==== Exercise materials
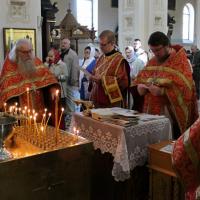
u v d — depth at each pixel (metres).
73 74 5.22
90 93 3.59
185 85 2.83
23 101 3.10
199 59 8.48
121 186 2.50
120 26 7.81
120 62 3.36
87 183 1.96
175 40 15.16
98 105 3.37
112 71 3.34
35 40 5.20
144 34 7.55
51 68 4.95
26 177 1.71
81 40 11.60
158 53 2.87
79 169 1.91
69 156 1.86
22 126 2.28
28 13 5.12
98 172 2.64
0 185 1.62
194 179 1.20
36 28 5.20
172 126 2.93
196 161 1.16
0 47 4.96
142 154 2.45
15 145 1.91
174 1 14.97
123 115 2.53
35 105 3.14
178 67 2.87
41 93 3.22
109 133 2.43
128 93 3.40
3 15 4.93
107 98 3.31
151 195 2.37
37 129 2.12
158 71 2.95
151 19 7.55
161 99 2.91
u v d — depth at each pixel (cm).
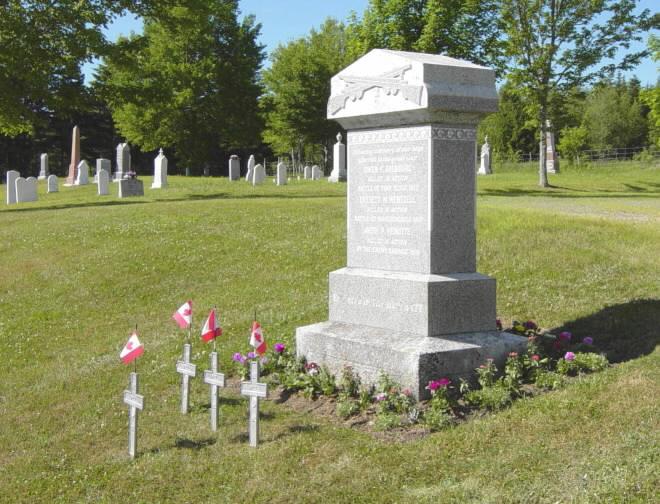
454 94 779
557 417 643
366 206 873
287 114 6931
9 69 2705
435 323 784
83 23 2830
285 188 3206
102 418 826
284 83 7094
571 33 3431
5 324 1304
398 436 661
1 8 2684
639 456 543
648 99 3853
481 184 3941
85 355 1103
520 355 794
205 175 6694
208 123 6253
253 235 1714
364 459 620
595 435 598
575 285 1143
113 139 7738
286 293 1303
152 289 1430
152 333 1173
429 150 792
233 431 726
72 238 1812
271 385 844
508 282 1195
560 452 578
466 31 3688
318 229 1720
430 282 782
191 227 1833
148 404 848
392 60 810
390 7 3728
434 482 568
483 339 786
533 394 727
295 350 908
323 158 8631
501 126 7956
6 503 638
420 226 809
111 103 3075
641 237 1406
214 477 623
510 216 1609
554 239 1402
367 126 863
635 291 1084
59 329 1262
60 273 1562
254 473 619
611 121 8194
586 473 531
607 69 3491
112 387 934
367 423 704
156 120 5906
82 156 7869
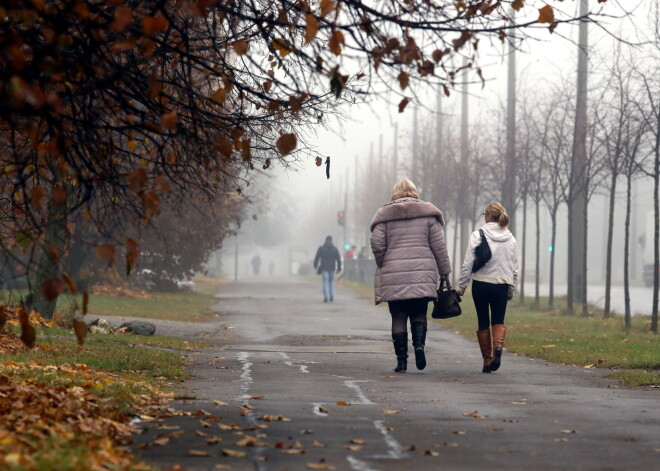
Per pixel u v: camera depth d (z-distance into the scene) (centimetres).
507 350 4928
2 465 1464
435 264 3688
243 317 7838
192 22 2141
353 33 1809
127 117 1898
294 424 2170
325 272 10606
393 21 1831
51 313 5347
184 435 1973
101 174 2105
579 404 2672
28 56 1911
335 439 1970
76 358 3612
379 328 6656
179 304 9338
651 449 1912
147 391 2719
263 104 2309
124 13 1647
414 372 3750
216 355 4447
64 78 1869
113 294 10062
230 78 2192
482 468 1692
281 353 4644
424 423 2233
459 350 4919
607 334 5753
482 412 2469
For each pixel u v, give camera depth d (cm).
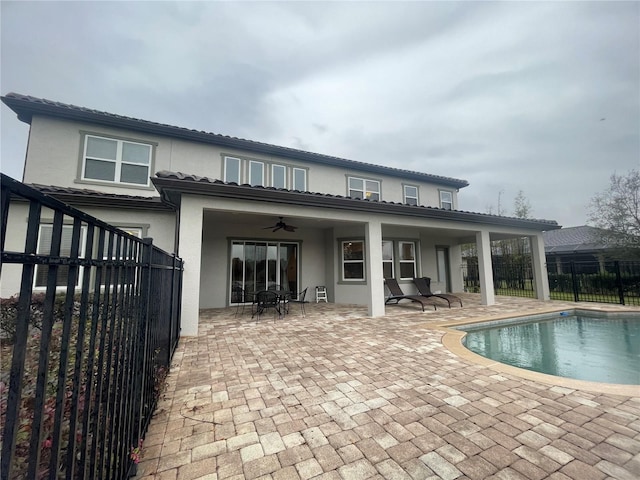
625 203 1538
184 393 360
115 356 182
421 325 746
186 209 665
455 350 530
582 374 490
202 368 447
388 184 1542
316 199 764
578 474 219
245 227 1168
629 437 264
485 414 306
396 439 264
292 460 238
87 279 139
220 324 779
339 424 289
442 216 981
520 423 288
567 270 1528
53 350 330
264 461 237
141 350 252
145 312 263
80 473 138
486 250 1102
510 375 413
========
**Task directions**
From the line containing "284 83 7094" through the end of the entries, quote each line exactly and nothing else, excluding all pictures.

**Task answer**
284 83 7094
571 33 3431
5 324 1304
398 436 661
1 8 2684
639 456 543
648 99 3853
481 184 3941
85 355 1103
520 355 794
205 175 6694
208 123 6253
253 235 1714
364 459 620
595 435 598
575 285 1143
113 139 7738
286 293 1303
152 289 1430
152 333 1173
429 150 792
233 431 726
72 238 1812
271 385 844
508 282 1195
560 452 578
466 31 3688
318 229 1720
430 282 782
191 227 1833
148 404 848
392 60 810
390 7 3728
434 482 568
483 339 786
533 394 727
295 350 908
323 158 8631
501 126 7956
6 503 638
420 226 809
111 103 3075
641 237 1406
214 477 623
510 216 1609
554 239 1402
367 126 863
635 291 1084
59 329 1262
60 273 1562
254 473 619
611 121 8194
586 473 531
607 69 3491
112 387 934
367 423 704
156 120 5906
82 156 7869
Per pixel u v: camera depth d (z-distance into the scene) (centimetres).
507 350 4928
2 465 1464
435 264 3688
243 317 7838
192 22 2141
353 33 1809
127 117 1898
294 424 2170
325 272 10606
393 21 1831
51 313 5347
184 435 1973
101 174 2105
579 404 2672
28 56 1911
335 439 1970
76 358 3612
379 328 6656
179 304 9338
651 449 1912
147 391 2719
263 104 2309
124 13 1647
414 372 3750
216 355 4447
64 78 1869
113 294 10062
230 78 2192
482 468 1692
281 353 4644
424 423 2233
459 350 4919
607 334 5753
482 412 2469
For each pixel u v, give camera depth d (cm).
625 203 1538
184 393 360
115 356 182
421 325 746
186 209 665
455 350 530
582 374 490
202 368 447
388 184 1542
316 199 764
578 474 219
245 227 1168
629 437 264
485 414 306
396 439 264
292 460 238
87 279 139
220 324 779
339 424 289
442 216 981
520 423 288
567 270 1528
53 350 330
264 461 237
141 350 252
145 312 263
80 473 138
486 250 1102
510 375 413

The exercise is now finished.